Every entry should come back exactly as written, minus the pictures.

Saved entries:
----------------

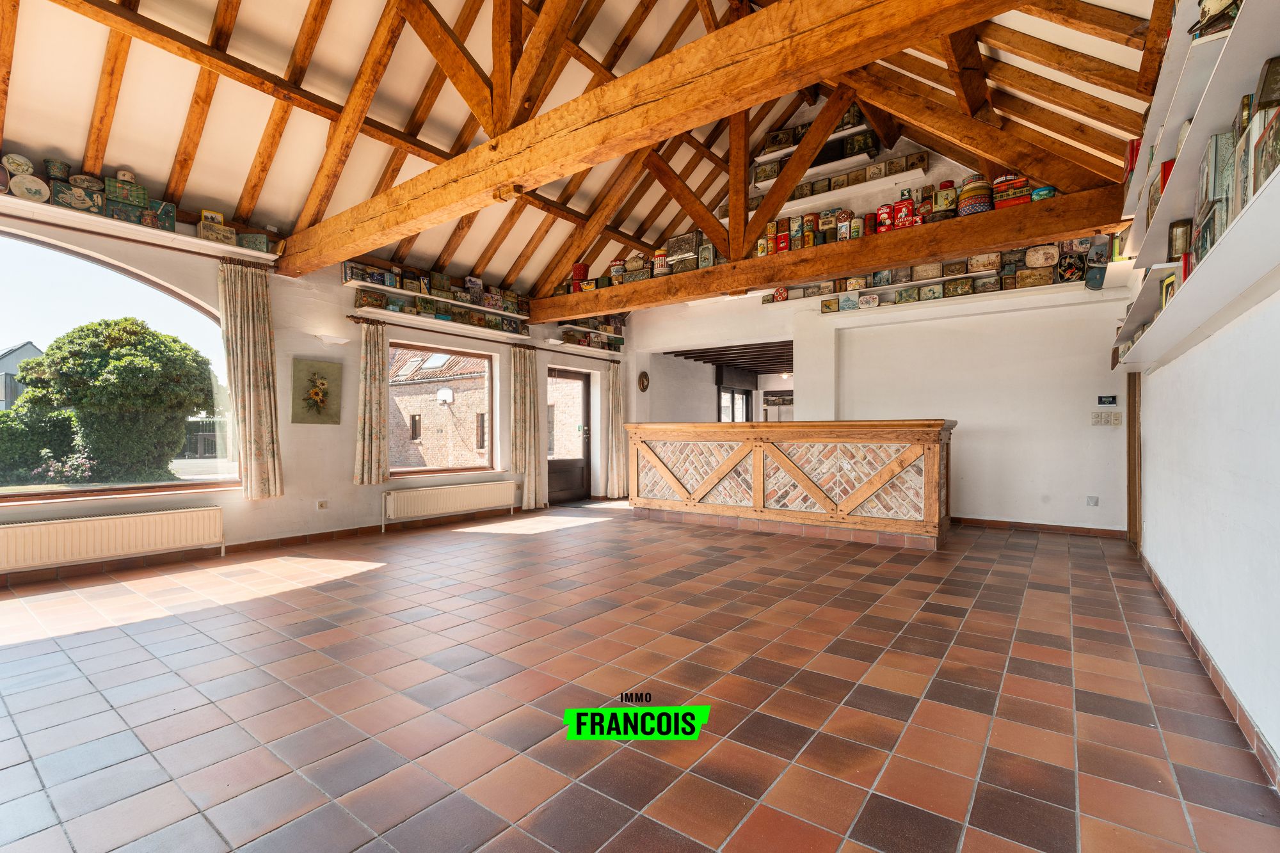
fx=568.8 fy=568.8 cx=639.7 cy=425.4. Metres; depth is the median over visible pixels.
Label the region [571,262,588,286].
red canister
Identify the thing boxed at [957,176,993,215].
tin can
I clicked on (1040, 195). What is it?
tin
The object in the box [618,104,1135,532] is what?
back wall
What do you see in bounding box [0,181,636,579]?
left wall
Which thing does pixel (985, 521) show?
baseboard
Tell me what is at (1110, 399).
thermostat
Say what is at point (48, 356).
tree
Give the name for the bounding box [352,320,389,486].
curtain
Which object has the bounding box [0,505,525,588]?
baseboard
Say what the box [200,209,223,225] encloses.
tin box
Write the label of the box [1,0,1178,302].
ceiling
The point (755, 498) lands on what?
bar counter
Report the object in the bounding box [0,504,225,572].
radiator
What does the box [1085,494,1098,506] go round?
wall socket
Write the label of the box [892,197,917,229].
red tin
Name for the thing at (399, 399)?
brick building
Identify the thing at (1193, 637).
baseboard
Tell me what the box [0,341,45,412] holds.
house
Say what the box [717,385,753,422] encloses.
window
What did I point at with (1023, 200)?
tin
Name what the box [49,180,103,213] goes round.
tin box
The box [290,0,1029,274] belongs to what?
wooden beam
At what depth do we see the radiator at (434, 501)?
6.57 m
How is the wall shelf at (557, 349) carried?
attached to the left wall at (226, 505)
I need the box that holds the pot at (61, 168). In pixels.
[43,158,71,181]
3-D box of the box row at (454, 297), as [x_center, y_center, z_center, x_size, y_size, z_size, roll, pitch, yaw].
[-2.182,-1.512,6.832,0.311,0.408,2.449,0,0,37]
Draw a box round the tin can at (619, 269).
[609,258,625,282]
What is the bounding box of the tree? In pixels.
[0,318,220,483]
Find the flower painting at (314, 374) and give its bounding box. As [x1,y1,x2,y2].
[291,358,341,423]
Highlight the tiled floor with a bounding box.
[0,499,1279,852]
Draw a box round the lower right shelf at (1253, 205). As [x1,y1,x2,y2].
[1109,172,1279,371]
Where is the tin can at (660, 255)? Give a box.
[652,248,668,276]
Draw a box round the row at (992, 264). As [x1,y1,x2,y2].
[763,238,1106,306]
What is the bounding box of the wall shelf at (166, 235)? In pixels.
[0,193,284,265]
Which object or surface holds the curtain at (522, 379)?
hanging from the curtain rod
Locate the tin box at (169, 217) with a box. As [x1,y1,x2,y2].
[150,200,176,230]
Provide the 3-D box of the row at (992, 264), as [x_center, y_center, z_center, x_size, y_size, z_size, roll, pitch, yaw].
[3.167,-1.729,6.612,3.477,0.387,0.289,0,0,37]
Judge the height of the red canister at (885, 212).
0.310 m
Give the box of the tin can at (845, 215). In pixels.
[835,209,853,240]
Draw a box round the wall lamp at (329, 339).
[313,332,350,346]
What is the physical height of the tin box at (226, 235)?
0.179 m
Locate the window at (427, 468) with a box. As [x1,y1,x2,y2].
[387,339,497,477]
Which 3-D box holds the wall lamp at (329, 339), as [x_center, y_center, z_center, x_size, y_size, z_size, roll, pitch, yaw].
[-2.933,-0.815,5.438,0.232,0.098,0.297,0,0,37]
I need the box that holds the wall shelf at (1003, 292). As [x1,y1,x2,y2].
[806,274,1130,318]
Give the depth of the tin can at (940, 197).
5.75 m
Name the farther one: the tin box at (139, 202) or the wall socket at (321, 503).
the wall socket at (321, 503)
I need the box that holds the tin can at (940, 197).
[932,182,957,216]
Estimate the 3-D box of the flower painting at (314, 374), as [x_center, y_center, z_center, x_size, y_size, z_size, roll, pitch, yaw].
[-3.143,-0.316,5.542,0.038,0.600,0.485,0,0,37]
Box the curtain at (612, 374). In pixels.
[604,360,627,499]
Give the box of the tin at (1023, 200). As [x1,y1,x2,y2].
[992,174,1033,208]
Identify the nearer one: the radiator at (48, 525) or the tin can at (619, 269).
the radiator at (48, 525)
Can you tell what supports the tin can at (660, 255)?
on the wooden beam at (1088, 219)
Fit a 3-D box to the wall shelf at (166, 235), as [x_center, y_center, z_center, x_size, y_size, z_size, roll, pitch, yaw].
[-4.157,-1.490,3.963,0.281,0.064,2.971,0,0,37]
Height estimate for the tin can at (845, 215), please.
0.336 m
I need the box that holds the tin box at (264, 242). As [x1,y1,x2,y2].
[238,232,270,251]
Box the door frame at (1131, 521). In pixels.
[1126,371,1141,550]
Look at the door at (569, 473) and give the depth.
8.74 m
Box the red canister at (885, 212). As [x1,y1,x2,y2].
[874,202,895,231]
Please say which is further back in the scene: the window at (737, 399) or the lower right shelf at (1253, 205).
the window at (737, 399)
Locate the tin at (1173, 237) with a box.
[1167,218,1192,261]
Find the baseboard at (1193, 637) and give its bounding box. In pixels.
[1134,549,1278,792]
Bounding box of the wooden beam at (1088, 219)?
[523,186,1126,318]
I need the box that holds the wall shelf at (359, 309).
[352,300,530,340]
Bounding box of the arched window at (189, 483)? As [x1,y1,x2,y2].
[0,227,239,503]
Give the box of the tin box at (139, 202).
[103,176,149,208]
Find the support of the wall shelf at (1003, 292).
attached to the back wall at (973, 451)
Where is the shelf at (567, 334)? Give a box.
[557,318,625,350]
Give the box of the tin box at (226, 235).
[196,220,237,245]
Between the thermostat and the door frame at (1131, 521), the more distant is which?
the thermostat
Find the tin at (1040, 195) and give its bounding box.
[1031,184,1056,200]
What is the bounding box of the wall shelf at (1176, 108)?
[1114,0,1279,256]
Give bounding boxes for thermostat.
[1096,394,1117,405]
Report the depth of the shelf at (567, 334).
8.47 m
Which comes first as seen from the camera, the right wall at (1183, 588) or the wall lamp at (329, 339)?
the right wall at (1183, 588)
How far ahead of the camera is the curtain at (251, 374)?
5.01 m
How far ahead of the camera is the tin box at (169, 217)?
4.65 m
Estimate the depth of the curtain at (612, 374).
8.96 m
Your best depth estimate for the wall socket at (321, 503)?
5.55 m
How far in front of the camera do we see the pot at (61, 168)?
4.25 m
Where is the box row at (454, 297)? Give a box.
[342,259,531,320]
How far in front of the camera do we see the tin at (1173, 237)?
2.45 m
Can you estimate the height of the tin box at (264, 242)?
0.148 m
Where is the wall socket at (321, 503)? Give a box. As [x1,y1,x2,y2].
[315,499,328,509]
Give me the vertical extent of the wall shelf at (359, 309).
0.054 m
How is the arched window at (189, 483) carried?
in the left wall at (226, 505)
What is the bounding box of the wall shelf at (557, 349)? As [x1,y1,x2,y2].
[539,338,624,359]
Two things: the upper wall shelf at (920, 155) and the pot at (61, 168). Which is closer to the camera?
the pot at (61, 168)
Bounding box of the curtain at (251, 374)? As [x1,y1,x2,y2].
[217,261,284,498]
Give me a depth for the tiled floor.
2.25 m
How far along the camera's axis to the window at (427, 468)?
7.08 m
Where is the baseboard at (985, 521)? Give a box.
[951,515,1126,538]
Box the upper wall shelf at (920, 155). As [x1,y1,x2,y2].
[744,149,927,210]
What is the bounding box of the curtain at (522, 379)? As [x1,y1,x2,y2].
[510,346,544,510]
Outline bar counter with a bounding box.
[628,419,953,549]
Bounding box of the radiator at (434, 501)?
[382,481,515,526]
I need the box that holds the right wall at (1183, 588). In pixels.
[1122,45,1279,780]
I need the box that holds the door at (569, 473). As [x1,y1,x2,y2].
[545,367,591,503]
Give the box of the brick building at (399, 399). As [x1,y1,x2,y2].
[387,348,490,471]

----------------

» **ANSWER TO THIS PROBLEM**
fx=568.8 fy=568.8 cx=639.7 cy=425.4. Metres; depth is the median over visible pixels.
Label the region [571,262,588,286].
red canister
Identify the thing boxed at [957,176,993,215].
tin can
I clicked on (1040, 195). What is it?
tin
The object in the box [618,104,1135,532] is what?
back wall
What do you see in bounding box [0,181,636,579]?
left wall
Which thing does pixel (985, 521) show?
baseboard
Tell me what is at (1110, 399).
thermostat
Say what is at point (48, 356).
tree
Give the name for the bounding box [352,320,389,486].
curtain
Which object has the bounding box [0,505,525,588]?
baseboard
Say what the box [200,209,223,225] encloses.
tin box
Write the label of the box [1,0,1178,302].
ceiling
The point (755, 498) lands on what?
bar counter
Report the object in the bounding box [0,504,225,572].
radiator
What does the box [1085,494,1098,506] go round?
wall socket
Write the label of the box [892,197,917,229].
red tin
Name for the thing at (399, 399)?
brick building
Identify the thing at (1193, 637).
baseboard
Tell me what the box [0,341,45,412] holds.
house
Say what the box [717,385,753,422] encloses.
window
What did I point at with (1023, 200)?
tin
Name what the box [49,180,103,213] goes round.
tin box
The box [290,0,1029,274] belongs to what?
wooden beam
At what depth do we see the radiator at (434, 501)?
6.57 m
How is the wall shelf at (557, 349) carried?
attached to the left wall at (226, 505)
I need the box that holds the pot at (61, 168). In pixels.
[43,158,71,181]
3-D box of the box row at (454, 297), as [x_center, y_center, z_center, x_size, y_size, z_size, roll, pitch, yaw].
[-2.182,-1.512,6.832,0.311,0.408,2.449,0,0,37]
Draw a box round the tin can at (619, 269).
[609,258,625,282]
What is the bounding box of the tree? In pixels.
[0,318,220,483]
Find the flower painting at (314, 374) and give its bounding box. As [x1,y1,x2,y2].
[291,358,341,423]
Highlight the tiled floor with a bounding box.
[0,499,1279,852]
Draw a box round the lower right shelf at (1253, 205). As [x1,y1,x2,y2].
[1109,172,1279,371]
Where is the tin can at (660, 255)? Give a box.
[652,248,668,276]
Draw a box round the row at (992, 264). As [x1,y1,x2,y2].
[763,238,1106,306]
What is the bounding box of the wall shelf at (166, 235)? In pixels.
[0,193,284,265]
Which object or surface holds the curtain at (522, 379)?
hanging from the curtain rod
Locate the tin box at (169, 217) with a box. As [x1,y1,x2,y2].
[150,200,176,230]
Provide the 3-D box of the row at (992, 264), as [x_center, y_center, z_center, x_size, y_size, z_size, roll, pitch, yaw].
[3.167,-1.729,6.612,3.477,0.387,0.289,0,0,37]
Judge the height of the red canister at (885, 212).
0.310 m
Give the box of the tin can at (845, 215). In pixels.
[835,209,853,240]
Draw a box round the wall lamp at (329, 339).
[313,332,350,346]
What is the physical height of the tin box at (226, 235)?
0.179 m
Locate the window at (427, 468) with a box. As [x1,y1,x2,y2].
[387,339,497,477]
Which 3-D box holds the wall lamp at (329, 339), as [x_center, y_center, z_center, x_size, y_size, z_size, roll, pitch, yaw].
[-2.933,-0.815,5.438,0.232,0.098,0.297,0,0,37]
I need the box that holds the wall shelf at (1003, 292). As [x1,y1,x2,y2].
[806,274,1130,318]
Give the depth of the tin can at (940, 197).
5.75 m
Name the farther one: the tin box at (139, 202) or the wall socket at (321, 503).
the wall socket at (321, 503)
I need the box that holds the tin can at (940, 197).
[932,182,957,216]
Estimate the 3-D box of the flower painting at (314, 374), as [x_center, y_center, z_center, x_size, y_size, z_size, roll, pitch, yaw].
[-3.143,-0.316,5.542,0.038,0.600,0.485,0,0,37]
Box the curtain at (612, 374). In pixels.
[604,360,627,499]
Give the box of the tin at (1023, 200). As [x1,y1,x2,y2].
[992,174,1033,208]
Identify the nearer one: the radiator at (48, 525) or the tin can at (619, 269).
the radiator at (48, 525)
Can you tell what supports the tin can at (660, 255)?
on the wooden beam at (1088, 219)
Fit a 3-D box to the wall shelf at (166, 235), as [x_center, y_center, z_center, x_size, y_size, z_size, roll, pitch, yaw].
[-4.157,-1.490,3.963,0.281,0.064,2.971,0,0,37]
Height estimate for the tin can at (845, 215), please.
0.336 m
I need the box that holds the tin box at (264, 242). As [x1,y1,x2,y2].
[238,232,270,251]
Box the door frame at (1131, 521). In pixels.
[1126,371,1141,550]
Look at the door at (569, 473) and give the depth.
8.74 m
Box the red canister at (885, 212). As [x1,y1,x2,y2].
[874,202,895,231]
Please say which is further back in the scene: the window at (737, 399) or the lower right shelf at (1253, 205).
the window at (737, 399)
Locate the tin at (1173, 237) with a box.
[1167,218,1192,261]
Find the baseboard at (1193, 637) and give its bounding box. In pixels.
[1134,549,1278,792]
Bounding box of the wooden beam at (1088, 219)?
[523,186,1126,318]
I need the box that holds the wall shelf at (359, 309).
[352,300,530,340]
Bounding box of the arched window at (189, 483)? As [x1,y1,x2,y2].
[0,227,239,503]
Give the box of the tin box at (139, 202).
[103,176,149,208]
Find the support of the wall shelf at (1003, 292).
attached to the back wall at (973, 451)
Where is the shelf at (567, 334)? Give a box.
[557,318,625,350]
Give the box of the tin box at (226, 235).
[196,220,237,245]
Between the thermostat and the door frame at (1131, 521), the more distant is which?
the thermostat
Find the tin at (1040, 195) and give its bounding box.
[1031,184,1056,200]
What is the bounding box of the wall shelf at (1176, 108)?
[1114,0,1279,256]
Give bounding boxes for thermostat.
[1096,394,1117,405]
Report the depth of the shelf at (567, 334).
8.47 m
Which comes first as seen from the camera, the right wall at (1183, 588) or the wall lamp at (329, 339)?
the right wall at (1183, 588)
How far ahead of the camera is the curtain at (251, 374)?
5.01 m
How far ahead of the camera is the tin box at (169, 217)?
4.65 m
Estimate the depth of the curtain at (612, 374).
8.96 m
Your best depth estimate for the wall socket at (321, 503)?
5.55 m
How far in front of the camera do we see the pot at (61, 168)?
4.25 m
Where is the box row at (454, 297)? Give a box.
[342,259,531,320]
How far in front of the camera do we see the tin at (1173, 237)?
2.45 m
Can you estimate the height of the tin box at (264, 242)?
0.148 m
Where is the wall socket at (321, 503)? Give a box. As [x1,y1,x2,y2].
[315,499,328,509]
Give me the vertical extent of the wall shelf at (359, 309).
0.054 m
How is the arched window at (189, 483) carried?
in the left wall at (226, 505)
What is the bounding box of the wall shelf at (557, 349)? As [x1,y1,x2,y2].
[539,338,624,359]
Two things: the upper wall shelf at (920, 155) and the pot at (61, 168). Which is closer to the camera?
the pot at (61, 168)
Bounding box of the curtain at (251, 374)? As [x1,y1,x2,y2].
[217,261,284,498]
Give me a depth for the tiled floor.
2.25 m
How far along the camera's axis to the window at (427, 468)?
7.08 m
Where is the baseboard at (985, 521)? Give a box.
[951,515,1126,538]
Box the upper wall shelf at (920, 155). As [x1,y1,x2,y2].
[744,149,927,210]
What is the bounding box of the curtain at (522, 379)? As [x1,y1,x2,y2].
[510,346,544,510]
Outline bar counter with a bounding box.
[628,419,953,549]
Bounding box of the radiator at (434, 501)?
[382,481,515,526]
I need the box that holds the right wall at (1183, 588). In pixels.
[1122,45,1279,780]
I need the box that holds the door at (569, 473). As [x1,y1,x2,y2].
[545,367,591,503]
Give the box of the brick building at (399, 399). As [x1,y1,x2,y2].
[387,348,490,471]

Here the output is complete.